Exercise: Give the number of lines in the material below that contain the word "hatte". No other content is needed.

Given records:
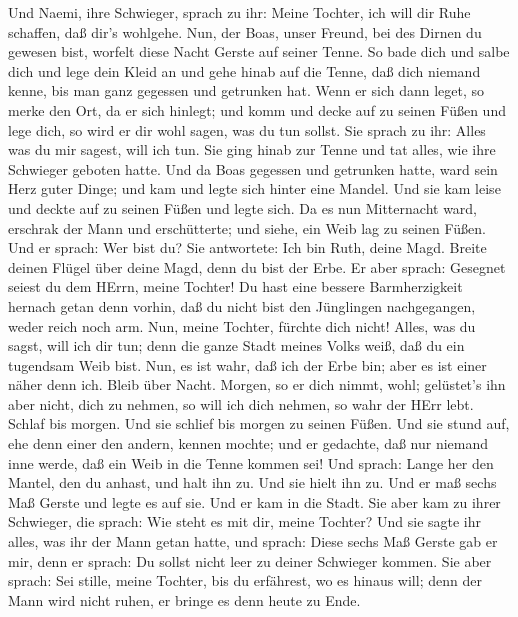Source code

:  Und Naemi, ihre Schwieger, sprach zu ihr: Meine Tochter,
ich will dir Ruhe schaffen, daß dir's wohlgehe.  Nun, der
Boas, unser Freund, bei des Dirnen du gewesen bist, worfelt diese Nacht
Gerste auf seiner Tenne.  So bade dich und salbe dich und
lege dein Kleid an und gehe hinab auf die Tenne, daß dich niemand kenne,
bis man ganz gegessen und getrunken hat.  Wenn er sich dann
leget, so merke den Ort, da er sich hinlegt; und komm und decke auf zu
seinen Füßen und lege dich, so wird er dir wohl sagen, was du tun
sollst.  Sie sprach zu ihr: Alles was du mir sagest, will
ich tun.  Sie ging hinab zur Tenne und tat alles, wie ihre
Schwieger geboten hatte.  Und da Boas gegessen und getrunken
hatte, ward sein Herz guter Dinge; und kam und legte sich hinter eine
Mandel. Und sie kam leise und deckte auf zu seinen Füßen und legte sich.
 Da es nun Mitternacht ward, erschrak der Mann und
erschütterte; und siehe, ein Weib lag zu seinen Füßen.  Und
er sprach: Wer bist du? Sie antwortete: Ich bin Ruth, deine Magd. Breite
deinen Flügel über deine Magd, denn du bist der Erbe.  Er
aber sprach: Gesegnet seiest du dem HErrn, meine Tochter! Du hast eine
bessere Barmherzigkeit hernach getan denn vorhin, daß du nicht bist den
Jünglingen nachgegangen, weder reich noch arm.  Nun, meine
Tochter, fürchte dich nicht! Alles, was du sagst, will ich dir tun; denn
die ganze Stadt meines Volks weiß, daß du ein tugendsam Weib bist.
 Nun, es ist wahr, daß ich der Erbe bin; aber es ist einer
näher denn ich.  Bleib über Nacht. Morgen, so er dich
nimmt, wohl; gelüstet's ihn aber nicht, dich zu nehmen, so will ich dich
nehmen, so wahr der HErr lebt. Schlaf bis morgen.  Und sie
schlief bis morgen zu seinen Füßen. Und sie stund auf, ehe denn einer
den andern, kennen mochte; und er gedachte, daß nur niemand inne werde,
daß ein Weib in die Tenne kommen sei!  Und sprach: Lange
her den Mantel, den du anhast, und halt ihn zu. Und sie hielt ihn zu.
Und er maß sechs Maß Gerste und legte es auf sie. Und er kam in die
Stadt.  Sie aber kam zu ihrer Schwieger, die sprach: Wie
steht es mit dir, meine Tochter? Und sie sagte ihr alles, was ihr der
Mann getan hatte,  und sprach: Diese sechs Maß Gerste gab
er mir, denn er sprach: Du sollst nicht leer zu deiner Schwieger kommen.
 Sie aber sprach: Sei stille, meine Tochter, bis du
erfährest, wo es hinaus will; denn der Mann wird nicht ruhen, er bringe
es denn heute zu Ende.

Solved exercise: 3